### WRITTEN TASK
Rewrite the data below so that every "common name" becomes "vernacular name", keeping everything else unchanged.

### LISTING
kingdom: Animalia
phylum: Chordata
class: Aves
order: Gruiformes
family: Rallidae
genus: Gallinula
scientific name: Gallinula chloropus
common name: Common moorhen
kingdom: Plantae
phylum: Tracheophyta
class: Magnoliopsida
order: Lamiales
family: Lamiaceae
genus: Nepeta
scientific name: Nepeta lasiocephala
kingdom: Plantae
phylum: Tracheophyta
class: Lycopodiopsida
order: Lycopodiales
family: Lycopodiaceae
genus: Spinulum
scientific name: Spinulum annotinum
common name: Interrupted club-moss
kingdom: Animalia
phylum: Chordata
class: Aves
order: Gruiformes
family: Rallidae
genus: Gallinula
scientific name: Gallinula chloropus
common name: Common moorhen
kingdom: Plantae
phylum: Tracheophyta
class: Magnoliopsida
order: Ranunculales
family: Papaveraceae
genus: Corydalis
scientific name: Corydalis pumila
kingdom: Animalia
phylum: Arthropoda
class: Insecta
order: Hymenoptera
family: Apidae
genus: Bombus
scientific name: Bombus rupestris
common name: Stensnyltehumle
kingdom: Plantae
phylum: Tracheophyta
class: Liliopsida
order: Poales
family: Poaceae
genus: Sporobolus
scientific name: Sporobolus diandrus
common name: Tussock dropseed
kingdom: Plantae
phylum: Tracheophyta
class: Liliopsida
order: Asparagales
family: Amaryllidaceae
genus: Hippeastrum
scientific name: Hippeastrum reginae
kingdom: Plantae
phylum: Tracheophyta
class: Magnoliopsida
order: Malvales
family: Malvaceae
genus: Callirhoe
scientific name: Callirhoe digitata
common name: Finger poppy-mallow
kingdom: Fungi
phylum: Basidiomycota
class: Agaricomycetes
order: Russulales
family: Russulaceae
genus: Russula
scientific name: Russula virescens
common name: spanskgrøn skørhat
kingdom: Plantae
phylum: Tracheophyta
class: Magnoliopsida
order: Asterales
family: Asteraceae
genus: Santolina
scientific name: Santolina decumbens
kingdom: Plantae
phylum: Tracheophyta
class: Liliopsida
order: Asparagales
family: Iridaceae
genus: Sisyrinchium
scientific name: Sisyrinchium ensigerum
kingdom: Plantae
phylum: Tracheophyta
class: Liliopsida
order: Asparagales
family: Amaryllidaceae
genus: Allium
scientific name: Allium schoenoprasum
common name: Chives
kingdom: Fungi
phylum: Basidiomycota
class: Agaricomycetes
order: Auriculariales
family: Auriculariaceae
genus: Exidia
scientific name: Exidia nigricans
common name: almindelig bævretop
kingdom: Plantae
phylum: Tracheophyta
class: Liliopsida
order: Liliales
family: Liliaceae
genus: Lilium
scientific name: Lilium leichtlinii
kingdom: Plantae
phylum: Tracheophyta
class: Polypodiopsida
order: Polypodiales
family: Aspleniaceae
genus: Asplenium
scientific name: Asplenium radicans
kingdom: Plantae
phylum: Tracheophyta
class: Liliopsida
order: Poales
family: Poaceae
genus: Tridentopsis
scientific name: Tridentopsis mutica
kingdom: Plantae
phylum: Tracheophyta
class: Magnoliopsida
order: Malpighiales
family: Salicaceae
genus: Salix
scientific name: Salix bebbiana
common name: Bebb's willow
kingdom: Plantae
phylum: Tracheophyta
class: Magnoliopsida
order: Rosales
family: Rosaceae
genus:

### CORRECT RESULT
kingdom: Animalia
phylum: Chordata
class: Aves
order: Gruiformes
family: Rallidae
genus: Gallinula
scientific name: Gallinula chloropus
vernacular name: Common moorhen
kingdom: Plantae
phylum: Tracheophyta
class: Magnoliopsida
order: Lamiales
family: Lamiaceae
genus: Nepeta
scientific name: Nepeta lasiocephala
kingdom: Plantae
phylum: Tracheophyta
class: Lycopodiopsida
order: Lycopodiales
family: Lycopodiaceae
genus: Spinulum
scientific name: Spinulum annotinum
vernacular name: Interrupted club-moss
kingdom: Animalia
phylum: Chordata
class: Aves
order: Gruiformes
family: Rallidae
genus: Gallinula
scientific name: Gallinula chloropus
vernacular name: Common moorhen
kingdom: Plantae
phylum: Tracheophyta
class: Magnoliopsida
order: Ranunculales
family: Papaveraceae
genus: Corydalis
scientific name: Corydalis pumila
kingdom: Animalia
phylum: Arthropoda
class: Insecta
order: Hymenoptera
family: Apidae
genus: Bombus
scientific name: Bombus rupestris
vernacular name: Stensnyltehumle
kingdom: Plantae
phylum: Tracheophyta
class: Liliopsida
order: Poales
family: Poaceae
genus: Sporobolus
scientific name: Sporobolus diandrus
vernacular name: Tussock dropseed
kingdom: Plantae
phylum: Tracheophyta
class: Liliopsida
order: Asparagales
family: Amaryllidaceae
genus: Hippeastrum
scientific name: Hippeastrum reginae
kingdom: Plantae
phylum: Tracheophyta
class: Magnoliopsida
order: Malvales
family: Malvaceae
genus: Callirhoe
scientific name: Callirhoe digitata
vernacular name: Finger poppy-mallow
kingdom: Fungi
phylum: Basidiomycota
class: Agaricomycetes
order: Russulales
family: Russulaceae
genus: Russula
scientific name: Russula virescens
vernacular name: spanskgrøn skørhat
kingdom: Plantae
phylum: Tracheophyta
class: Magnoliopsida
order: Asterales
family: Asteraceae
genus: Santolina
scientific name: Santolina decumbens
kingdom: Plantae
phylum: Tracheophyta
class: Liliopsida
order: Asparagales
family: Iridaceae
genus: Sisyrinchium
scientific name: Sisyrinchium ensigerum
kingdom: Plantae
phylum: Tracheophyta
class: Liliopsida
order: Asparagales
family: Amaryllidaceae
genus: Allium
scientific name: Allium schoenoprasum
vernacular name: Chives
kingdom: Fungi
phylum: Basidiomycota
class: Agaricomycetes
order: Auriculariales
family: Auriculariaceae
genus: Exidia
scientific name: Exidia nigricans
vernacular name: almindelig bævretop
kingdom: Plantae
phylum: Tracheophyta
class: Liliopsida
order: Liliales
family: Liliaceae
genus: Lilium
scientific name: Lilium leichtlinii
kingdom: Plantae
phylum: Tracheophyta
class: Polypodiopsida
order: Polypodiales
family: Aspleniaceae
genus: Asplenium
scientific name: Asplenium radicans
kingdom: Plantae
phylum: Tracheophyta
class: Liliopsida
order: Poales
family: Poaceae
genus: Tridentopsis
scientific name: Tridentopsis mutica
kingdom: Plantae
phylum: Tracheophyta
class: Magnoliopsida
order: Malpighiales
family: Salicaceae
genus: Salix
scientific name: Salix bebbiana
vernacular name: Bebb's willow
kingdom: Plantae
phylum: Tracheophyta
class: Magnoliopsida
order: Rosales
family: Rosaceae
genus:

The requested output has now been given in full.